Many of you may have read that Google has launched a Product Ideas site, which makes one think Google is looking to crowdsource some innovation in lieu of letting programming teams go off on their own to forge failures (Google Lively, Research Datasets.)
Google is starting out of the gate with a mobile product ideas page. This page is built on top of Google’s Moderator application, which allows users to submit ideas that others can view and vote to give a thumbs-up or thumbs-down. Google invites you, the consumer, to take part:
“Whether you’ve got a great idea about Google Maps for Mobile or there’s just one small issue [with] Gmail for Mobile that bugs you, now’s your chance to share. See what others have to say and vote up the ideas you like the most. We’ll be checking in from time to time to see what you have to say, and will be giving updates on what we see in our Product Ideas Blog.“
As of this writing, 2,829 people have submitted 765 ideas and cast 42,683 votes, a fantastic response by any measure.
Namberwuan in Europe calls for “An application that speaks the driving directions in Google Maps,” while Yvo in France calls for the more vanilla ability to “Manage Google Calendar on Google Mobile (add, update, delete an event with all functionalities of the Web application) (ex Phone : iPhone).”
Lana in New York wants to see her friends on maps on her phone. She doesn’t say what kind of phone she has, but users can already do this via the Loopt social mapping app for the Apple iPhone and the T-Mobile G1.
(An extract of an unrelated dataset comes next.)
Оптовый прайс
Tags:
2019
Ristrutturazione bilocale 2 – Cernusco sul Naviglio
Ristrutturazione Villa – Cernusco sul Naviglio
To start submitting or voting on ideas, users can go to the Product Ideas page and sign in with a Google account.
Search Engine Land’s Greg Sterling suggests the “user-generated product ideas and voting may help substitute for curtailed 20 percent time efforts” that CEO Eric Schmidt has brought the hammer down on during the recession.
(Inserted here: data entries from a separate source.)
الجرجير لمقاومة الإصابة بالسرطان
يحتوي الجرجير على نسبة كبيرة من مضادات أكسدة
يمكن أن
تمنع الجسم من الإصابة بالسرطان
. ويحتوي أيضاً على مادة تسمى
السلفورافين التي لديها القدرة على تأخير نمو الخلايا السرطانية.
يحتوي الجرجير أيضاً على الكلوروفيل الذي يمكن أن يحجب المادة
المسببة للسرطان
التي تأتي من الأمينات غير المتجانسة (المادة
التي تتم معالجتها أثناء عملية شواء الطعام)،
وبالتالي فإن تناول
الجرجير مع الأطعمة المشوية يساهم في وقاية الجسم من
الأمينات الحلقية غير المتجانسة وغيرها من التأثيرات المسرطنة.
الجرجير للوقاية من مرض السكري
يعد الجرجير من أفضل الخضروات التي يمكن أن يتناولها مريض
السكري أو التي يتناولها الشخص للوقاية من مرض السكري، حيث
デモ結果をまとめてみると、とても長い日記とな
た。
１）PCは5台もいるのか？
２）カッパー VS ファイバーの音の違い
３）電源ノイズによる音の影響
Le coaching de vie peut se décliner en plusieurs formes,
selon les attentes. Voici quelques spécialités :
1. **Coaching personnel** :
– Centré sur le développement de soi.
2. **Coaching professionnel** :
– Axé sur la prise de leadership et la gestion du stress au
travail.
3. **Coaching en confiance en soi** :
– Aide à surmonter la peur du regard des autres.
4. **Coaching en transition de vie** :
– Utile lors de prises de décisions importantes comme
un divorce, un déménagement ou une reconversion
I agree, though that’s likely not the way Google would want us to view it. I like the idea that Google is reaching out to its Web services users in a bear economy to get input about how to shape its products.
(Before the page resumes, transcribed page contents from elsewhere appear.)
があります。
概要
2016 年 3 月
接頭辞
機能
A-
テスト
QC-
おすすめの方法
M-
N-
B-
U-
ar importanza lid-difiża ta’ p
While Google is starting with mobile technologies for Google Product Ideas, I think Google Apps would be another logical innovation discussion thread. Remember that users called for task management for years before Google added it to Gmail in December.
App Engine is another pipeline (please let App Engine support languages other than Python), as is search (please add social search tools).
I suspect Sterling may be right when he says the crowdsourcing effort is more attractive to geeks than civilians. I’m in the middle, but I’d give it a try with the suggestions above.
What would you suggest for the Google Product Ideas site?